__What you have to do__.
Go over each line of the entries below, count those with "Índex", and give only the count.

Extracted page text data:
________________________

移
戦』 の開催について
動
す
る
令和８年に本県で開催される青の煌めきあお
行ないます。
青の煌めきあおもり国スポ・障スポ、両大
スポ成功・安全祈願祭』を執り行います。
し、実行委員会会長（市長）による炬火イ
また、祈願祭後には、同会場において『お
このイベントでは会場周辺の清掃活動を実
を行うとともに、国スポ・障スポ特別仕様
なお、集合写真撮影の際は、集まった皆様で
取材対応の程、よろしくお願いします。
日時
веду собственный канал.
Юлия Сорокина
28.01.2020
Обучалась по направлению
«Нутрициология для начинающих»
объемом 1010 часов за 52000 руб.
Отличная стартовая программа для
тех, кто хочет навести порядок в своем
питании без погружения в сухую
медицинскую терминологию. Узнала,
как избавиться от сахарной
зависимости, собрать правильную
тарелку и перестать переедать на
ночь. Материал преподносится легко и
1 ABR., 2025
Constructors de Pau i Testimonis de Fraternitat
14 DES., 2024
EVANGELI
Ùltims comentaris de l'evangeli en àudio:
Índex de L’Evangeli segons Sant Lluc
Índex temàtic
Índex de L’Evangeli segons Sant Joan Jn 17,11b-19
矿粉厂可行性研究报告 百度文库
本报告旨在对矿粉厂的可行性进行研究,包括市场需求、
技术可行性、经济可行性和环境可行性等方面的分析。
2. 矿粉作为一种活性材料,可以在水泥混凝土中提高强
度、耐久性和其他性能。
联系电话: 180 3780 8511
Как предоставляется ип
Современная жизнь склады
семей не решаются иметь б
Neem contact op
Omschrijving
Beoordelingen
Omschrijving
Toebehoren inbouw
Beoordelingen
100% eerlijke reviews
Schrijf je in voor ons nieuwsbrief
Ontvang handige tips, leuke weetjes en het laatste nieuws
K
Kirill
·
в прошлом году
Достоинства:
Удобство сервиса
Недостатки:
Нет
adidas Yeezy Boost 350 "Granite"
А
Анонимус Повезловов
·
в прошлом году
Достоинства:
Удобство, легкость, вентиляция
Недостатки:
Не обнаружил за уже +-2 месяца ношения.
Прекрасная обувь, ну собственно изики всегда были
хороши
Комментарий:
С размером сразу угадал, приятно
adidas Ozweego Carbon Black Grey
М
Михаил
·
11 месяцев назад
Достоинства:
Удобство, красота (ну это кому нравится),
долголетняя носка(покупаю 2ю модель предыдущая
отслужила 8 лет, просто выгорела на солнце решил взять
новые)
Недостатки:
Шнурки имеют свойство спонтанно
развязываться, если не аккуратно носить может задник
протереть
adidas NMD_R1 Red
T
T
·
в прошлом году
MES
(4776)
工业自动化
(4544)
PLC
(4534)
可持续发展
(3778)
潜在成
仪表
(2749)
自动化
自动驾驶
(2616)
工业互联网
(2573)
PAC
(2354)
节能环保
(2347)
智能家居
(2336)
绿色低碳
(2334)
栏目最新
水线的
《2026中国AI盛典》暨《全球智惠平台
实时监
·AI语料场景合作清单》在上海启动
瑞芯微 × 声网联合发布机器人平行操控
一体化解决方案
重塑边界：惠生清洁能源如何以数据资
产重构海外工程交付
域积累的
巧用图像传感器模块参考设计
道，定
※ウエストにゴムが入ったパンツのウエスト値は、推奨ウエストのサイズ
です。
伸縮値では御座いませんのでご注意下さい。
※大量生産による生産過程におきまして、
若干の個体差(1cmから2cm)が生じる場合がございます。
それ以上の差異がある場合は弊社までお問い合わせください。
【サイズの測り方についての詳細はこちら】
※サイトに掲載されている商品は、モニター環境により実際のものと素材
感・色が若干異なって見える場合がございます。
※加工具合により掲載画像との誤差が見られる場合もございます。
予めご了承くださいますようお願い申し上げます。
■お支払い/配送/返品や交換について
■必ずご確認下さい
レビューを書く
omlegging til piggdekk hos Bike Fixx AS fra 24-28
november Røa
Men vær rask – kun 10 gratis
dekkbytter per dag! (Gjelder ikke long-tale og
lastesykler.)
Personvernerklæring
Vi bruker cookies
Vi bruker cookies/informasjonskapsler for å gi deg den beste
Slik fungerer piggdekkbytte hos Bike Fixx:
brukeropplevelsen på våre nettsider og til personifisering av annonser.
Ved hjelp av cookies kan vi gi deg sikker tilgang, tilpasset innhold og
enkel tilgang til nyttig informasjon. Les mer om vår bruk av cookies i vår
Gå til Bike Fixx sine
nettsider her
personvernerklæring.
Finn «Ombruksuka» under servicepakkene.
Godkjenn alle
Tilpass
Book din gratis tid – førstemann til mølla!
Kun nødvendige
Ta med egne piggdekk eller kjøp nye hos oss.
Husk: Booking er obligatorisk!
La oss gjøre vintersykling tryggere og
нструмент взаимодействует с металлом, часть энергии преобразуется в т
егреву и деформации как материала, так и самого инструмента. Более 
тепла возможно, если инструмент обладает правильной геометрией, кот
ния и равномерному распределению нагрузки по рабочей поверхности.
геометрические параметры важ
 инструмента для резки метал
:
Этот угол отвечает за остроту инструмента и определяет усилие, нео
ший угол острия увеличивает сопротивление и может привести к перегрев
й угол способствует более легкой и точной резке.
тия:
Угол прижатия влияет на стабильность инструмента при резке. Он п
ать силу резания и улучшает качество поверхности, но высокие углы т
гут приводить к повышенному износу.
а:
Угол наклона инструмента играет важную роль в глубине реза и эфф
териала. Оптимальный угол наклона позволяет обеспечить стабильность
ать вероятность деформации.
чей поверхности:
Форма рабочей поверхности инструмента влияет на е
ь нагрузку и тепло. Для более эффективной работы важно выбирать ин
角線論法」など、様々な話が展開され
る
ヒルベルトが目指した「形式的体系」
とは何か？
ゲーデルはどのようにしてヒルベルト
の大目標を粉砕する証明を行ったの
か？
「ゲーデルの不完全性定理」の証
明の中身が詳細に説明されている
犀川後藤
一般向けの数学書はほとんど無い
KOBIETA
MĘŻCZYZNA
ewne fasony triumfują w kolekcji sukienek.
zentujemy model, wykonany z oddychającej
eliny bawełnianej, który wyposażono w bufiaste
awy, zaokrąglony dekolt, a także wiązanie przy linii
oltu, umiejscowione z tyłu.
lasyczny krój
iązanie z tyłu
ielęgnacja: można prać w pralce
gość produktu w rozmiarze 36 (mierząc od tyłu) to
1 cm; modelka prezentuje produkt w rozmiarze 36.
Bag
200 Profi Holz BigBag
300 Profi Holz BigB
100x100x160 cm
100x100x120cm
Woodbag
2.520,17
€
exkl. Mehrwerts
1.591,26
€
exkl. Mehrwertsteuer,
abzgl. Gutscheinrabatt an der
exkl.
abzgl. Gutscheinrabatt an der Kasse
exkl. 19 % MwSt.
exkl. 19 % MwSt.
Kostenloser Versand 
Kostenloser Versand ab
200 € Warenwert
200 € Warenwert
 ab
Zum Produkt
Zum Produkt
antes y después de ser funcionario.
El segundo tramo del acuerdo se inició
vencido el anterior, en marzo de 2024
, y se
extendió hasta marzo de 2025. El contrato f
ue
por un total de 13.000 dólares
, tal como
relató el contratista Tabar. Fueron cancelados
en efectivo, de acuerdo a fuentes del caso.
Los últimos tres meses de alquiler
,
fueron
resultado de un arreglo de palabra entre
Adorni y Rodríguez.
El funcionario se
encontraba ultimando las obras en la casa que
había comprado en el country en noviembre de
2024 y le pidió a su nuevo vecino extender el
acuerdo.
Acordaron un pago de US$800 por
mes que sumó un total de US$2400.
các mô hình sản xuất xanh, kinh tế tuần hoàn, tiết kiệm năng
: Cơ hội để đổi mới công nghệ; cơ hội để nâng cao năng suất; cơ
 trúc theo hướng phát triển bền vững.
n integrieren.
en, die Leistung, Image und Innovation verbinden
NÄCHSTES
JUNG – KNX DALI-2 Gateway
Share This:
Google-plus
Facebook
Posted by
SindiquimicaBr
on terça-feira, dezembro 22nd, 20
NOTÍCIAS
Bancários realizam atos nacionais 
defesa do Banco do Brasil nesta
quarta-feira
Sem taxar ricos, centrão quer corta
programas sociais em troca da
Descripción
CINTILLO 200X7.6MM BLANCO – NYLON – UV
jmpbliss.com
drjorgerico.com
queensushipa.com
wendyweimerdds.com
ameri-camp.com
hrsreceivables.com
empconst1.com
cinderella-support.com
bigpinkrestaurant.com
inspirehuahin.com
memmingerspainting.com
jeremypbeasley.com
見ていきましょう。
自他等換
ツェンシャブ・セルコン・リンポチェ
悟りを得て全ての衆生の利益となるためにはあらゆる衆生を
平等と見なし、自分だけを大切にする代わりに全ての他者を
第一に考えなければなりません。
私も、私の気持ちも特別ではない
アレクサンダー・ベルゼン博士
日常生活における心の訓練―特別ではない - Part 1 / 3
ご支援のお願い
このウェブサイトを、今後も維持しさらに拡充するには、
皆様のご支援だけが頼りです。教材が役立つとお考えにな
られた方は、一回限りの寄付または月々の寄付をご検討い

________________________

__Exercise result__.
3